Hi Dave, welcome to the forum.

Tell us more about the engines, it makes a big difference. I'm assuming HO from the DC comment. I've pulled 53 cars with my O-gauge locomotives without an issue, so I don't think you'll burn up any decent locomotive on a 4x8 layout.


----------



## csxmandave (Dec 24, 2012)

Hi John,
Thanks for the welcome.
One engine is the csx #618 that came with the walthers trainline rtr set. You are correct on the HO scale. 
The other is a walthers EMD GP9M loco. csx #890 931-105. I replaced all the black track with the gray N/S and added a turnout that splits into two parking sections. I ditched the original cars from the set an have 4 Bachmann 17501"s "Ho 56"ACF center flow hoppers. ( ) I also have 4 Bachmann 17618s "HO 40" Quad hoppers. (coal)

I found these layouts that would make things simple for a beginner with gray EZ track http://www.thortrains.net/marx/funlayez2.html

I"d like to have a power plant since I spent quiet a few years in them doing turbine mant across the country. I"d also like a coal mine, so I can haul coal from the mine to the power plant. Not sure what the 56" center flow hoppers haul, but I assume concrete or grain? Of course it has to have a church ! Then whatever else I can squeeze in.


----------



## gunrunnerjohn (Nov 10, 2010)

Looks like a good start.
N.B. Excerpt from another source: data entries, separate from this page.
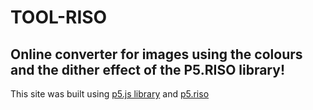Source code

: # TOOL-RISO
## Online converter for images using the colours and the dither effect of the P5.RISO library!

This site was built using [p5.js library](https://p5js.org/) and [p5.riso](https://antiboredom.github.io/p5.riso/)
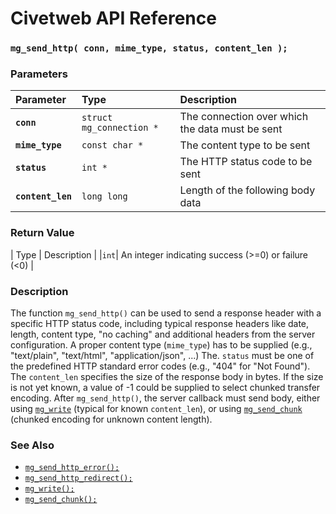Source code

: # Civetweb API Reference

### `mg_send_http( conn, mime_type, status, content_len );`

### Parameters

| Parameter | Type | Description |
| :--- | :--- | :--- |
|**`conn`**|`struct mg_connection *`|The connection over which the data must be sent|
|**`mime_type`**|`const char *`|The content type to be sent|
|**`status`**|`int *`|The HTTP status code to be sent|
|**`content_len`**|`long long`|Length of the following body data|

### Return Value

| Type | Description |
|`int`| An integer indicating success (>=0) or failure (<0) |


### Description

The function `mg_send_http()` can be used to send a response header with a specific HTTP status code, including typical response headers like date, length, content type, "no caching" and additional headers from the server configuration.
A proper content type (`mime_type`) has to be supplied (e.g., "text/plain", "text/html", "application/json", ...)
The. `status` must be one of the predefined HTTP standard error codes (e.g., "404" for "Not Found").
The `content_len` specifies the size of the response body in bytes. If the size is not yet known, a value of -1 could be supplied to select chunked transfer encoding. After `mg_send_http()`, the server callback must send body, either using [`mg_write`](mg_write.md) (typical for known `content_len`), or using [`mg_send_chunk`](mg_send_chunk.md) (chunked encoding for unknown content length).


### See Also

* [`mg_send_http_error();`](mg_send_http_error.md)
* [`mg_send_http_redirect();`](mg_send_http_redirect.md)
* [`mg_write();`](mg_write.md)
* [`mg_send_chunk();`](mg_send_chunk.md)

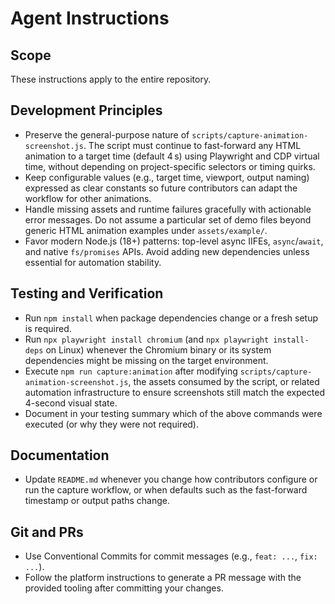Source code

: # Agent Instructions

## Scope
These instructions apply to the entire repository.

## Development Principles
- Preserve the general-purpose nature of `scripts/capture-animation-screenshot.js`. The script must continue to fast-forward any HTML animation to a target time (default 4 s) using Playwright and CDP virtual time, without depending on project-specific selectors or timing quirks.
- Keep configurable values (e.g., target time, viewport, output naming) expressed as clear constants so future contributors can adapt the workflow for other animations.
- Handle missing assets and runtime failures gracefully with actionable error messages. Do not assume a particular set of demo files beyond generic HTML animation examples under `assets/example/`.
- Favor modern Node.js (18+) patterns: top-level async IIFEs, `async`/`await`, and native `fs/promises` APIs. Avoid adding new dependencies unless essential for automation stability.

## Testing and Verification
- Run `npm install` when package dependencies change or a fresh setup is required.
- Run `npx playwright install chromium` (and `npx playwright install-deps` on Linux) whenever the Chromium binary or its system dependencies might be missing on the target environment.
- Execute `npm run capture:animation` after modifying `scripts/capture-animation-screenshot.js`, the assets consumed by the script, or related automation infrastructure to ensure screenshots still match the expected 4-second visual state.
- Document in your testing summary which of the above commands were executed (or why they were not required).

## Documentation
- Update `README.md` whenever you change how contributors configure or run the capture workflow, or when defaults such as the fast-forward timestamp or output paths change.

## Git and PRs
- Use Conventional Commits for commit messages (e.g., `feat: ...`, `fix: ...`).
- Follow the platform instructions to generate a PR message with the provided tooling after committing your changes.
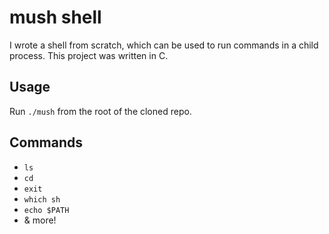 # mush shell

I wrote a shell from scratch, which can be used to run commands in a child process. This project was written in C.  

## Usage
Run `./mush` from the root of the cloned repo.

## Commands

- `ls`
- `cd`
- `exit`
- `which sh`
- `echo $PATH`
- & more!
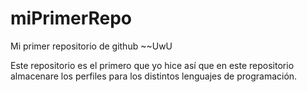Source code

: # miPrimerRepo
Mi primer repositorio de github ~~UwU

Este repositorio es el primero que yo hice así que en este repositorio almacenare los perfiles para los distintos lenguajes de programación. 
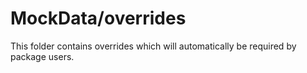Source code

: # MockData/overrides

This folder contains overrides which will automatically be required by package users.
I'd consider laying out what you'd like to do for yours and posting a graphic in the Layout Design Forum, you'll get lots of comments and suggestions.


----------



## shaygetz (Sep 23, 2007)

You're on the right track with quality stuff...just think about what exactly it is you wish to model before you pull the trigger on eBay...:thumbsup:

The two biggest stumbling blocks for newcomers is quality of equipment and direction of modeling, I think you'll do well...welcome to the forum.:thumbsup:


----------